Could you give an example?

Wherever food is served there is some auditory accompaniment to proceedings. This could be the noise of the kitchen, the chatter of conversation, even engine sounds suppressing our ability to taste sweet and salty while enhancing the taste of umami (hence why so many people choose a tomato juice or Bloody Mary while flying).

What insights about how people experience food have most surprised you?

I am always surprised by just how impactful even a subtle weight increase to cutlery, glassware or packaging is on the eating/drinking experience. Intuitively, I think many of us know that you tend to find heavier cutlery in better quality restaurants. But I really enjoyed our study at a Scottish hotel-restaurant where diners eating with heavier cutlery enjoyed and were willing to pay more for their food than those eating with light cutlery.

What about your favourite findings? Were any particularly quirky?

In hindsight, people now tend to say it is kind of obvious that playing the sounds of waves crashing on the beach would enhance the taste of seafood. When Heston and I first played the sounds of the sea at Oxford’s Art and Science Festival back in 2007, and found that it really did enhance the taste of oysters people were given to rate, it was very surprising. What most people continue to be surprised by is what comes next, namely the area of sonic seasoning that we developed back in the labs in Oxford and together with the boys in The Fat Duck research kitchen.

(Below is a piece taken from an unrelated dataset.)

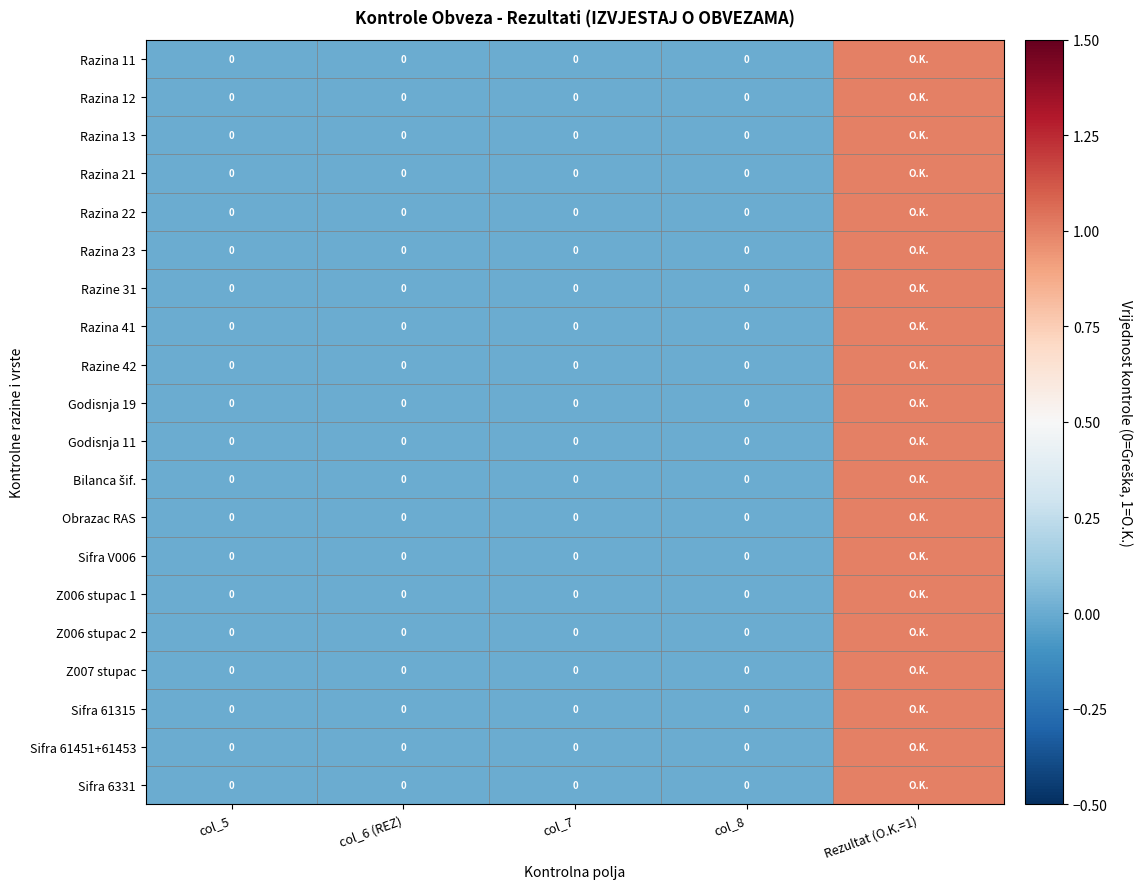

How many values in the Razina 22 series exceed 0?

1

Sonic seasoning must have been a fascinating discovery.

Who would have thought that you could add sweetness to a dish simply by playing tinkling high-pitched music? Since we first started working on sonic seasoning back in 2009 we have now developed music that will bring out sourness and bitterness, spiciness and even creaminess in a chocolate. This is a really fun area of research, and many consumers are really interested by pairing food and drink into multisensory experience design.

Do you think you’ve comprehensively covered the world of multisensory cuisine now or is there more work to be done?

Always more to do, that’s for sure. One of the areas we are really interested in at the moment is the pairing of flavours and the temporal ordering of sensations. Why exactly is it that certain flavours go together, and why do we find different foods more or less appropriate at different times of the day, week or over the course of a lifetime? We are also having lots of fun working with chef Jozef Youssef of Kitchen Theory looking at making some edible illusions.

What is an average dinner like in your house? Do you often cook multisensory meals?

When I am cooking at home I am definitely heavy on the chilli. There is, though, a certain difference of opinion between Mrs. Spence and myself. I think there is a place for angular black plates, whereas she prefers something more floral. The real experimentation goes on at our periodic lab dinner parties. We tried out some of the early versions of the Kandinsky salad dish – art on a plate (or canvas) eaten with a paintbrush. Together with chef Charles Michel, the lab dinner party was also where we first experimented with furry cutlery, taking some of my wife’s Christofle silver service and wrapping the handles in hare pelts. Truly a most multisensory of experiences.

Tell me about your new book, Gastrophysics: The New Science of Eating.

There has been such an explosion of research interest in gastrophysics that I really wanted to bring all the latest findings together, making them easily accessible and relevant for foodservice professionals. While some of the findings in the book will likely build on the intuitions of the successful restaurateur, I think it is still good to know just how much plating, the weight of the cutlery, the colour and material properties of the plateware actually matter.

Thomas Lawrence

 

Gastrophysics: The New Science of Eating, by Charles Spence, is published by Viking

A condensed version of this interview was published in the Q3 2017 edition of Foodservice Consultant magazine.